SOAL 1. Tulis ulang tanpa perubahan baris-baris pada daftar di bawah, mulai dari baris yang memuat "state / province: Yunnan" hingga baris yang memuat "country: Mexico", kedua baris itu ikut disertakan.

KUTIPAN BACAAN.
>>>

Rabu 22 Feb 2017 12:40 WIB

Pemerintahan Ahok Dinilai Gagal Pahami Tipe Banjir di Jakarta

Rep: Rahmat Fajar/ Red: Nur Aini
Banjir di Kampung Bayur, Jakarta Timur
Foto: ROL/Fakhtar K Lubis
Banjir di Kampung Bayur, Jakarta Timur

REPUBLIKA.CO.ID, JAKARTA -- Pengamat tata kota, Nirwono Yoga, mengatakan, Pemerintah Provinsi (Pemprov) DKI Jakarta gagal memahami beberapa tipe banjir di Jakarta. Hal itu dikatakan Nirwono menanggapi banjir yang terjadi hampir seluruh Jakarta, Selasa (21/2).

Nirwono menyebut terdapat empat tipe banjir Jakarta antara lain banjir lokal yang disebabkan daerah resapan berkurang dan saluran air tidak berfungsi dengan baik. Kemudian, kenaikan permukaan air laut di Pantai Utara (Pantura) akibat pasang menyebabkan rob dan genangan.

<<<

SOAL 2.
Jawablah pertanyaan berikut berdasarkan artikel tentang banjir Jakarta di atas.
(a) Siapa reporter artikel tersebut?
(b) Pada hari dan tanggal berapa banjir terjadi hampir di seluruh Jakarta?
(c) Menurut Nirwono, apa penyebab banjir lokal?

DAFTAR YANG DITAMPILKAN.

>>>

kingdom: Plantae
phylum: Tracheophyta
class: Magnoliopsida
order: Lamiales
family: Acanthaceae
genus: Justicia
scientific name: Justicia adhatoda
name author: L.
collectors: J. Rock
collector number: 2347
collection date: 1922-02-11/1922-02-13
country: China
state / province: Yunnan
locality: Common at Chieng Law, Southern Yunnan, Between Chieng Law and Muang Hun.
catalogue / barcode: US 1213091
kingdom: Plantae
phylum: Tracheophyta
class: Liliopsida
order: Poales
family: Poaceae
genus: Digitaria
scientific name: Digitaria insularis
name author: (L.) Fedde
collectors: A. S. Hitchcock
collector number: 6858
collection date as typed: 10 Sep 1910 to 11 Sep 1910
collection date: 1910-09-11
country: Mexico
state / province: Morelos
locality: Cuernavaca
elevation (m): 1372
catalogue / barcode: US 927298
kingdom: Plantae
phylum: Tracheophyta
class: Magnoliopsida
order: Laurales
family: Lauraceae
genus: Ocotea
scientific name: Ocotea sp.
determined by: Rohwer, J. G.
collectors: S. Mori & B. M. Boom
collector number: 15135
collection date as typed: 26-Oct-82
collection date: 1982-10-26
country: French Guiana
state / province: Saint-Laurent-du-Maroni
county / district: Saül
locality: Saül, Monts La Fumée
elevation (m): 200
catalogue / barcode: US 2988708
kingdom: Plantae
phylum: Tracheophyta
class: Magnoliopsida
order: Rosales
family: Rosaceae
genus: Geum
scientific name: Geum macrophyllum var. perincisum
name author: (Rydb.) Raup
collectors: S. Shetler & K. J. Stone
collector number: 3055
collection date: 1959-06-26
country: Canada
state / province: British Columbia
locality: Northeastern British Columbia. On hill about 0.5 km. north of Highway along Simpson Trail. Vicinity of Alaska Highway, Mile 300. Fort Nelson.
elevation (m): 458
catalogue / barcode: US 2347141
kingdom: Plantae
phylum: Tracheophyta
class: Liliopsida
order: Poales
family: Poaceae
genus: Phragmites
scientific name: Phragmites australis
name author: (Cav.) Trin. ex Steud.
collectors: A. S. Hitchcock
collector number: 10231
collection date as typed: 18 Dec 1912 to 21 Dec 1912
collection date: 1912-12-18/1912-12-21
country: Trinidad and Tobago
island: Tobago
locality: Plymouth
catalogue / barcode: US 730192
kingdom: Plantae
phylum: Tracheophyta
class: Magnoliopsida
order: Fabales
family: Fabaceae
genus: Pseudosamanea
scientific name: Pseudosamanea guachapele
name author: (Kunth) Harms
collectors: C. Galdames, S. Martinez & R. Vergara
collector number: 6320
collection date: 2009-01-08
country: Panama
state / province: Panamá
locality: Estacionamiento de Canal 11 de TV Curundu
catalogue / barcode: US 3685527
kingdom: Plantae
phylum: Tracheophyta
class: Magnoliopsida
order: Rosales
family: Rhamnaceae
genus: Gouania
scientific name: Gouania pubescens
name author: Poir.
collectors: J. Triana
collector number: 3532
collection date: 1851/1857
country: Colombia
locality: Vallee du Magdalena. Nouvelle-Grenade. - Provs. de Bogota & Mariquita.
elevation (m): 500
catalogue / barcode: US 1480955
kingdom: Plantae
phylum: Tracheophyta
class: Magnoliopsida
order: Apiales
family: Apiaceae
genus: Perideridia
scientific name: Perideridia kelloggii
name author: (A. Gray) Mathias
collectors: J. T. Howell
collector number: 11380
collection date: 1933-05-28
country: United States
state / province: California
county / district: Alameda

<<<

JAWABAN 1.
state / province: Yunnan
locality: Common at Chieng Law, Southern Yunnan, Between Chieng Law and Muang Hun.
catalogue / barcode: US 1213091
kingdom: Plantae
phylum: Tracheophyta
class: Liliopsida
order: Poales
family: Poaceae
genus: Digitaria
scientific name: Digitaria insularis
name author: (L.) Fedde
collectors: A. S. Hitchcock
collector number: 6858
collection date as typed: 10 Sep 1910 to 11 Sep 1910
collection date: 1910-09-11
country: Mexico

JAWABAN 2.
(a) Rahmat Fajar.
(b) Selasa (21/2).
(c) Daerah resapan yang berkurang dan saluran air yang tidak berfungsi dengan baik.